MINIMUM requirements
Master's Degree in Computer Science, Statistics, Applied Math or an equivalent combination of education and experience, Master’s, preferred.- 2+ years of experience in a Data Engineer role.
- In-depth knowledge of Tableau reporting tool, required.
- Experience developing scalable analytics reports and dashboards and building custom reporting systems using web technologies, required.
- Experience with relational and non-relational databases (like MySQL, Postgres, MongoDB and Cassandra), required.
- Experience building and optimizing ‘big data’ pipelines, architectures and data sets and software applications (like Hive, MapReduce, Spark, etc.)
- Experience with data pipeline and workflow management tools (like Airflow, Azkaban, Luigi, etc.)
- Experience with AWS cloud services like EC2, EMR, RDS, Redshift, Lambda etc. and Google cloud services like GCP, Big Query, Firestore etc.
- Experience with stream-processing systems (like Storm, Spark-Streaming, etc.)
- Experience with object-oriented/object function scripting languages (like Python, Java, C++, Scala, Shell scripting etc.)
- Experience with big data tools (like Hadoop, Spark, Kafka, etc.)

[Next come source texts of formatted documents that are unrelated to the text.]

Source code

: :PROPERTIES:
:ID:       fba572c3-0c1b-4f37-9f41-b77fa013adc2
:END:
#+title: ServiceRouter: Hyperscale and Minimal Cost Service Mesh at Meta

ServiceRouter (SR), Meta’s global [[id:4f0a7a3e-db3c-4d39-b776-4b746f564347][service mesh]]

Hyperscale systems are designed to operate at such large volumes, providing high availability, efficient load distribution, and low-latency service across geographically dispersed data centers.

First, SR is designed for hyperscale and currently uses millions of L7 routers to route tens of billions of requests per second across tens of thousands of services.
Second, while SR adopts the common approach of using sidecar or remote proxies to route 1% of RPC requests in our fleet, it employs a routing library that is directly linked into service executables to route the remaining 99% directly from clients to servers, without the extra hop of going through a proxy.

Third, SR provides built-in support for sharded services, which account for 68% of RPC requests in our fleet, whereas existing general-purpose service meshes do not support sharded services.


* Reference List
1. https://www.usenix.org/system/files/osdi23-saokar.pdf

- Experience with statistical and machine learning libraries (like Numpy, Pandas, Scikit-learn, Spark, Keras, etc.).
- Experience with developing automations tools (like Python, Shell scripting, Cron jobs, PHP, etc.)
- Experience with version control and code management tools (like Git, Github, Gitlab, JIRA, Bitbucket, etc.)
- Experience with software and system deployment (like PEN testing, unit testing, CD/CI, SDLC, etc.)
- Understanding of development and software applications using Django, Flask, API’s, JavaScript (React.js, express.js, node.js etc.), jQuery, AJAX, HTML5, CSS, Bootstrap and related web technologies is a plus.
- A successful history of manipulating, processing and extracting value from large disconnected datasets and developing scalable systems to serve such data.
- Strong analytic skills related to working with structures and unstructured datasets.
- Strong project management and organizational skills.
- Excellent written, communication and presentations skills.
WORKING CONDITIONS / WORK ENVIRONMENT
Moderate noise level associated with open office work environment.
Physical demands:
While performing the duties of this job, the employee is regularly required to talk or hear; stand, walk, sit, use hands to finger, handle or feel objects, and reach with hands and arms. The employee occasionally will lift and/or move up to 25 pounds.